O nosso interlocutor afirma que "no mínimo, qualquer madeirense já ouviu falar do Orfeão", dado o significado que o mesmo conseguiu assumir como vector cultural na ilha. 
"Essa referência vem, exactamente, destes anos de apogeu. A sociedade era, então, diferente, existiam muito menos oportunidades de entretenimento, mas não sei se não haveria também mais vontade e interesse genuínos pela Cultura". Na época existiam, certamente, formas mais 'fáceis' de passar o tempo, existia o folclore, a música tradicional... Mas muitas pessoas, oriundas de diferentes faixas sociais, interessavam-se pela Cultura a um nível mais elevado, sendo que esse interesse era, também, encarado como uma forma de convívio social relevante, reconhece Paulo Ferreira. 
Na oportunidade, este responsável destacou as palavras ditas pela secretária regional do Turismo e Transportes, Conceição Estudante, no lançamento do livro: como filha de um antigo orfeonista, sublinhou que o pai encarava mesmo como um dever cívico o acto de pertencer ao Orfeão. 



"Contribuir para a Cultura do povo era um dever cívico para muita gente, que se reunia no Orfeão Madeirense, o qual, conjuntamente com o Septeto Dr. Passos Freitas, construiu uma história bonita que estamos agora a reviver", realça.
O Orfeão tem, também, planos para lançar brevemente um disco. As gravações decorrem presentemente, devendo o CD surgir mais para o final do corrente ano. 
"Parece que estamos a estalar os foguetes todos num ano só, depois de muitos anos de interregno nestas lide, embora o Orfeão nunca tivesse de facto parado, e tivesse sempre atuado. No último ano mudámos de maestro, muitos elementos saíram e ainda não conseguimos colmatar essas saídas, mas, pelo menos a nível artístico e de 'trabalho de casa', penso que as coisas estão a ser feitas. Do que precisamos realmente, agora, é destas situações, como o lançamento do livro e do CD, para nos motivar e para continuarmos a trabalhar", diz Paulo Ferreira. 
"Temos tido dificuldade em arranjar elementos que rejuvenesçam o coro, estamos como um coro um pouco envelhecido, com poucas vozes... precisávamos, realmente, que houvesse mais algum interesse, e mais alguma adesão dos madeirenses para que o coro, mesmo que não voltasse ao esplendor dos anos 30 e 50, tivesse qualidade e se conseguisse ouvir com mais volume", reconhece.

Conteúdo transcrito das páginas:
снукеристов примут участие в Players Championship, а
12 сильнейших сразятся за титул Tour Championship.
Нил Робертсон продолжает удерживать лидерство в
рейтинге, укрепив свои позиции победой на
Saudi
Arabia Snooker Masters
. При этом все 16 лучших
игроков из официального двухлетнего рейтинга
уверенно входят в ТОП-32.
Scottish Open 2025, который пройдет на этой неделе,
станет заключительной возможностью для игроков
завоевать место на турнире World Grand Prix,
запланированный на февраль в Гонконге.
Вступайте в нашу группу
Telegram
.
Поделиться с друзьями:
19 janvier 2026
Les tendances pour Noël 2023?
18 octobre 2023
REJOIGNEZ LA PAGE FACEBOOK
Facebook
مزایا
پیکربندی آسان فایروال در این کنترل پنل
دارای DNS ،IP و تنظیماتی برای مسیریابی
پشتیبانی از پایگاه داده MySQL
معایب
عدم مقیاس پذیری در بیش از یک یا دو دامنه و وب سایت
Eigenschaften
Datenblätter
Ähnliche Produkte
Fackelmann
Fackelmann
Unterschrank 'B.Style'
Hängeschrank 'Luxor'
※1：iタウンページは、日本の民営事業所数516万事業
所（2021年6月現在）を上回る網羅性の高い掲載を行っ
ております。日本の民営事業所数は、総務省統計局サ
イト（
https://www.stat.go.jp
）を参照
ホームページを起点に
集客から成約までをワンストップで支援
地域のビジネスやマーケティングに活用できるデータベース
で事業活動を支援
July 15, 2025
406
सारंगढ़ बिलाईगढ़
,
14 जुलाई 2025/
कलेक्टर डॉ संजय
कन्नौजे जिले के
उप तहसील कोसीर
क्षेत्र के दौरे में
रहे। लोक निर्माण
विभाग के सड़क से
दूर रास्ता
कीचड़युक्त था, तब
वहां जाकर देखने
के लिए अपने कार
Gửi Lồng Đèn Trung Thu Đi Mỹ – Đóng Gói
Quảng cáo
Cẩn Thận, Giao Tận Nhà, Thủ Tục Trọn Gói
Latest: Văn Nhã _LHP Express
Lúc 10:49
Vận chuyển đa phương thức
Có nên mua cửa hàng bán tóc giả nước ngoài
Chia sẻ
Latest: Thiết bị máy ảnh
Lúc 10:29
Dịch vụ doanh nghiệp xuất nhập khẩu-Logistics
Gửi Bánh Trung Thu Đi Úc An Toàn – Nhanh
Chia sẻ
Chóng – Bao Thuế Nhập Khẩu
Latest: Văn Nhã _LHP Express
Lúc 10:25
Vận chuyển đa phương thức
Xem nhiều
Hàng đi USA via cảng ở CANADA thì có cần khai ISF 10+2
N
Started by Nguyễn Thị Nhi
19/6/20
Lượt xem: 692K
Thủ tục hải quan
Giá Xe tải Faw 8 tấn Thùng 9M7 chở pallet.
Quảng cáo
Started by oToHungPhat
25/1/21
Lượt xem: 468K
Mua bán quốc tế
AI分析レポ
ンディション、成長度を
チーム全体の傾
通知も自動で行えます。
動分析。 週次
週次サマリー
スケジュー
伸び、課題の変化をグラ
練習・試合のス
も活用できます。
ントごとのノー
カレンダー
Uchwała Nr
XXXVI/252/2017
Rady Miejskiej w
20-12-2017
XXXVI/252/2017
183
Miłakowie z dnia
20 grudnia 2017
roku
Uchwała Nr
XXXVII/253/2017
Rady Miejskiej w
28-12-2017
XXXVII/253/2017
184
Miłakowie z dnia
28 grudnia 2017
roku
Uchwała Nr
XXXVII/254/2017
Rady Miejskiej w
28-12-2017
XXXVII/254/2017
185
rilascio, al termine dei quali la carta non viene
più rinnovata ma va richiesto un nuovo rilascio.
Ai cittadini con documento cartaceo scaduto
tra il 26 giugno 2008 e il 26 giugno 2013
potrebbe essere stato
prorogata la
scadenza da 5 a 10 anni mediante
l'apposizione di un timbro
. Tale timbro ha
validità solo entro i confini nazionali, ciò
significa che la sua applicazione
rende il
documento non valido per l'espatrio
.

---

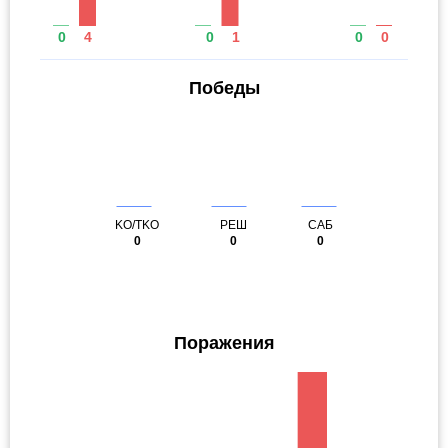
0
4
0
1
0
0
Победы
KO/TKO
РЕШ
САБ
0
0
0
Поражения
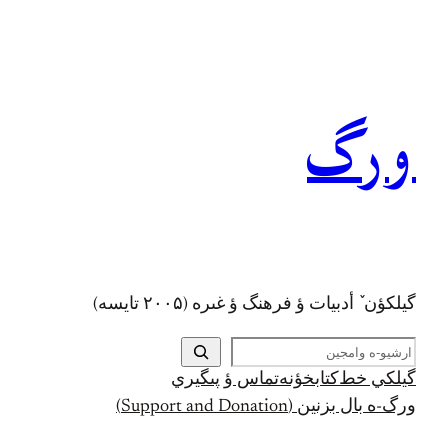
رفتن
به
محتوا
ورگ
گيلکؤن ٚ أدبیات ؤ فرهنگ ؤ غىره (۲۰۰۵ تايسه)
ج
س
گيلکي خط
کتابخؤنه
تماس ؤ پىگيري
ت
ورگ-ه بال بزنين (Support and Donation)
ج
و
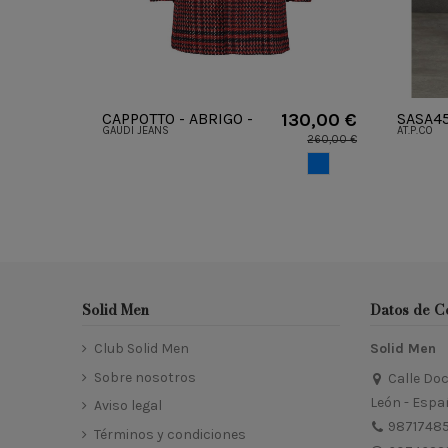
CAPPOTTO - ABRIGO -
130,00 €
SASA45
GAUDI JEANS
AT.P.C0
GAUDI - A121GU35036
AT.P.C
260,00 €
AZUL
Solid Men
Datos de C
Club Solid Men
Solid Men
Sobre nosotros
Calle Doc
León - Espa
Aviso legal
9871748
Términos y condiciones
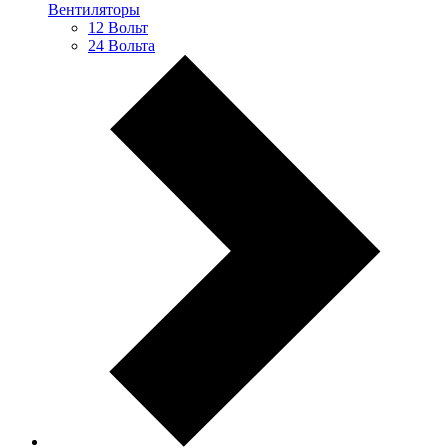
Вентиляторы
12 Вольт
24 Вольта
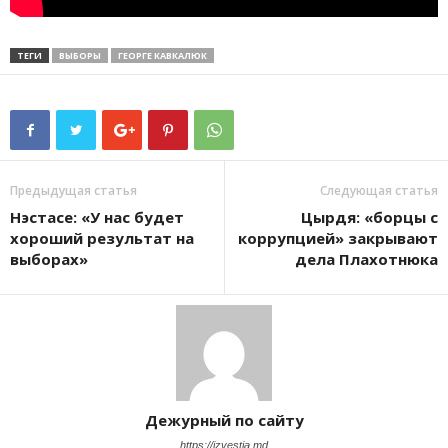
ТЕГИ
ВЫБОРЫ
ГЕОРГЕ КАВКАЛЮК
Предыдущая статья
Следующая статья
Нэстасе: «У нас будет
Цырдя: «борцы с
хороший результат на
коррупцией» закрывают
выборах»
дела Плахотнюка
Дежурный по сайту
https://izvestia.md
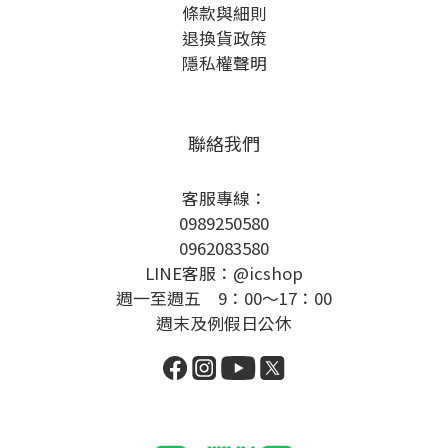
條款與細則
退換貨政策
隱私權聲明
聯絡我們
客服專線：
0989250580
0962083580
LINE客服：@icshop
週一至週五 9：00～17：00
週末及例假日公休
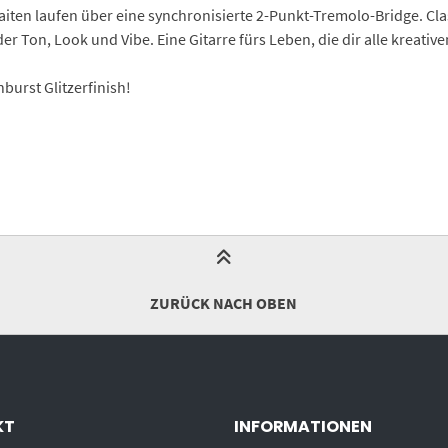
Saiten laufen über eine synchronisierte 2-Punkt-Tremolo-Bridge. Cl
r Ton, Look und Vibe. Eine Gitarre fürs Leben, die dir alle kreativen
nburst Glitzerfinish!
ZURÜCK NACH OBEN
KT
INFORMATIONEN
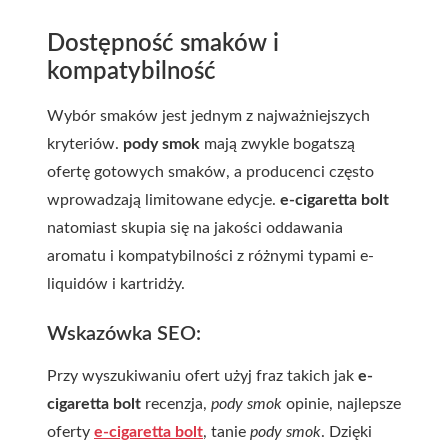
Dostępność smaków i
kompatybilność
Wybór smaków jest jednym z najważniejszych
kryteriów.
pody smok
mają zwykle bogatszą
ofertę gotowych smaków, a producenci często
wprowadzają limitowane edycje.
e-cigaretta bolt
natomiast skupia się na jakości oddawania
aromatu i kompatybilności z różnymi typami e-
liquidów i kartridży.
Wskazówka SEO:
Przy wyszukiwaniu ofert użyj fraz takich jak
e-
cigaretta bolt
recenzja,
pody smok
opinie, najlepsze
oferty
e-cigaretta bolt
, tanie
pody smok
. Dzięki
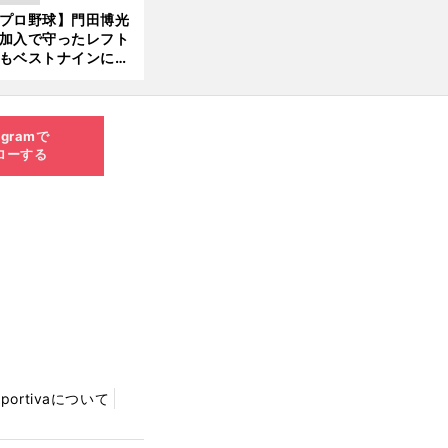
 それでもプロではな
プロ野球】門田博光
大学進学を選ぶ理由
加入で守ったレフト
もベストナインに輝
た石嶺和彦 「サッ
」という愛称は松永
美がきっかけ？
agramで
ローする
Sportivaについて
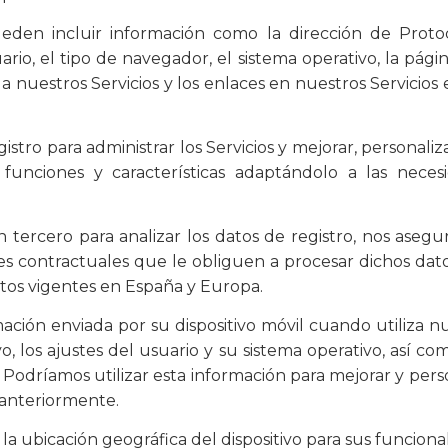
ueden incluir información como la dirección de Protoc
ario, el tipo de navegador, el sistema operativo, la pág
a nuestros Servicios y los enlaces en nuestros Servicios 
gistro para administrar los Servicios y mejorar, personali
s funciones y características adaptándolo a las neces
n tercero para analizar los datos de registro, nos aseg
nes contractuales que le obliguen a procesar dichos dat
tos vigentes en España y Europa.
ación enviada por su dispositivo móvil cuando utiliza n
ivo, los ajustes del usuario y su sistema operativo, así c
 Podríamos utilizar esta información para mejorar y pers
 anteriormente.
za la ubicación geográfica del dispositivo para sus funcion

...

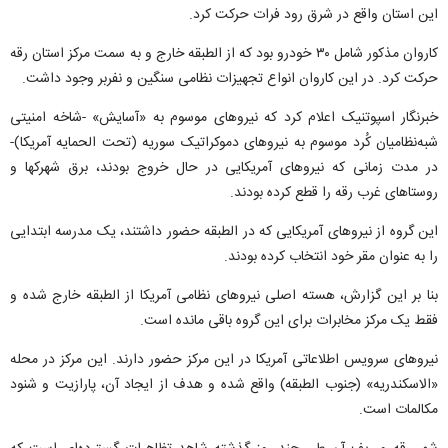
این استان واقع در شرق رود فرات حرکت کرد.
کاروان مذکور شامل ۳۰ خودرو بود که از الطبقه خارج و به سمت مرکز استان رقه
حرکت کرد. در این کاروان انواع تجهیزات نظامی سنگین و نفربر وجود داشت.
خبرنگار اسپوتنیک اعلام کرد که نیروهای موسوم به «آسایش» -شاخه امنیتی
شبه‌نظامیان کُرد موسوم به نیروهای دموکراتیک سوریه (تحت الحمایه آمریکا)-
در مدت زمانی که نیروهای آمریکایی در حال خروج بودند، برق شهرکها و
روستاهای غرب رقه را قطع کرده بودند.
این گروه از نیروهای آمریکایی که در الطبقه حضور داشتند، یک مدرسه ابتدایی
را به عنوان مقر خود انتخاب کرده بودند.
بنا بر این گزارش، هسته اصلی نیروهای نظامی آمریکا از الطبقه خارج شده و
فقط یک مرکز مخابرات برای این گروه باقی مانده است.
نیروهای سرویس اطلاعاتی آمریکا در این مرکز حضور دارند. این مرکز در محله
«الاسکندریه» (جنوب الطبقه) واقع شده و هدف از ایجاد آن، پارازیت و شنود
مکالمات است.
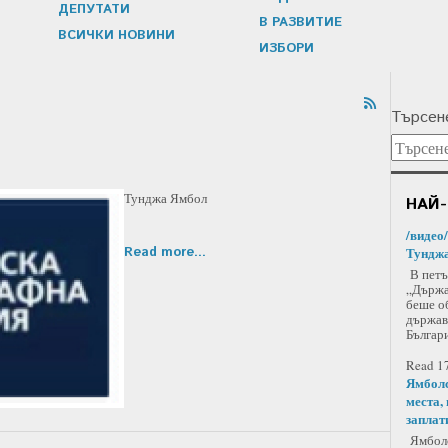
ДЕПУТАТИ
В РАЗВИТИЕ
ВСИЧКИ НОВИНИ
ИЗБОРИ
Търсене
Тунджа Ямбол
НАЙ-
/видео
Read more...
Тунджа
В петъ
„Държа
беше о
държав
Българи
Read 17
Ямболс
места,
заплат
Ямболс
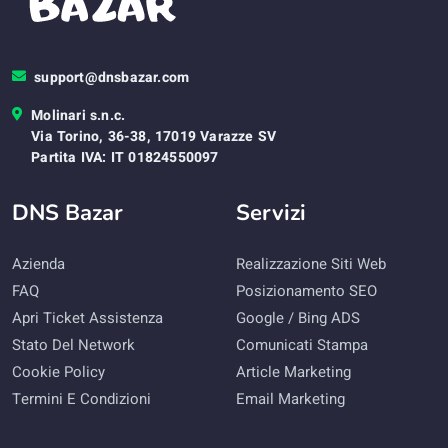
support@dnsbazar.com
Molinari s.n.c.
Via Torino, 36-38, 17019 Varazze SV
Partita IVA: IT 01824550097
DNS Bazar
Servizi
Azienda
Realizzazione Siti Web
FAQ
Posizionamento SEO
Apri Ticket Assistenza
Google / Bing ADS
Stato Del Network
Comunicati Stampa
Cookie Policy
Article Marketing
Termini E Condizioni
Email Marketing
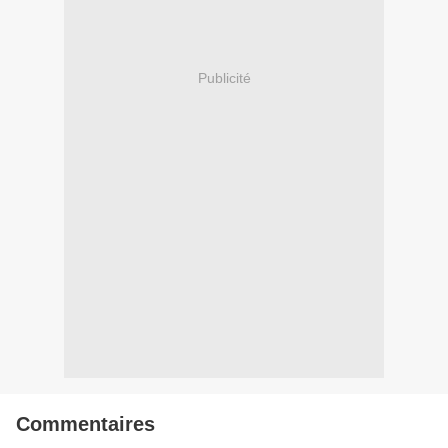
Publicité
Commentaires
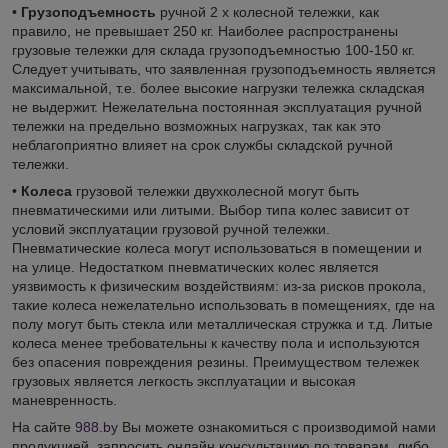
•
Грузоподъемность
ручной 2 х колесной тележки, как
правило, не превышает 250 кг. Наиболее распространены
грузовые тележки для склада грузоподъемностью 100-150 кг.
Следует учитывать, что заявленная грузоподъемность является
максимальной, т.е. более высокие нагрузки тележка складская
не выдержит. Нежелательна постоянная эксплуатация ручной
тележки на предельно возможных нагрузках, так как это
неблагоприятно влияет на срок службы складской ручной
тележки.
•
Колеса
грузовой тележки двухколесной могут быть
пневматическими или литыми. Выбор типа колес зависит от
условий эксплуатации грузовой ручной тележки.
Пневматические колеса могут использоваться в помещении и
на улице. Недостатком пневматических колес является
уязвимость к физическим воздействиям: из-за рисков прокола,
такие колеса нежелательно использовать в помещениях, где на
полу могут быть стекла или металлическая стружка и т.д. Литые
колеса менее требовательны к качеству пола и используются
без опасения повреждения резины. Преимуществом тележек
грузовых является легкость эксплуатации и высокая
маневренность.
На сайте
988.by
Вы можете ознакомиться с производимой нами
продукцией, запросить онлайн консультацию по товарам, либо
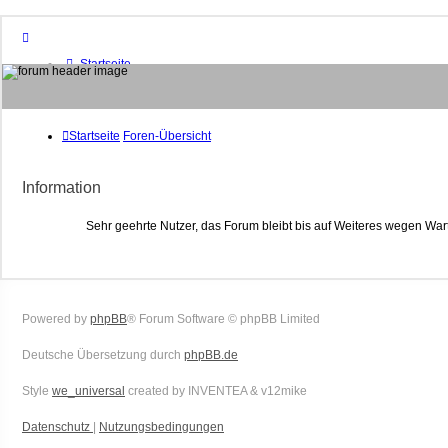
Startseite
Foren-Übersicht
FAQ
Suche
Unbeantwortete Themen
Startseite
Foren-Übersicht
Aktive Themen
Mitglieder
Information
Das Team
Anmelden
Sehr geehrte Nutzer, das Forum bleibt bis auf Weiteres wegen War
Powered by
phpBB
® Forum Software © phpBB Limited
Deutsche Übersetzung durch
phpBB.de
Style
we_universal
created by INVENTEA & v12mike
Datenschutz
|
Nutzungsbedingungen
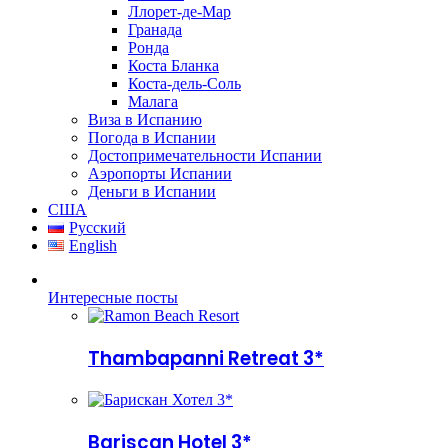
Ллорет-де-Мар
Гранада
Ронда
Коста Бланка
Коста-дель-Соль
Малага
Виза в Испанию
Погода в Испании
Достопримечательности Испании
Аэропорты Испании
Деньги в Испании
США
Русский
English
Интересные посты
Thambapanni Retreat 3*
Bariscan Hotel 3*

*Tarefas a realizar:*
**A)** Segundo o texto sobre o Orfeão Madeirense, quando deverá ser lançado o CD?
**B)** Reescreva o trecho do texto sobre o Orfeão Madeirense que começa em "O nosso interlocutor" e termina em "cultural na ilha.", trocando "interlocutor" por "entrevistado".
Baseie-se exclusivamente no texto.

*Soluções:*
**A)** Mais para o final do corrente ano.

**B)**
O nosso entrevistado afirma que "no mínimo, qualquer madeirense já ouviu falar do Orfeão", dado o significado que o mesmo conseguiu assumir como vector cultural na ilha.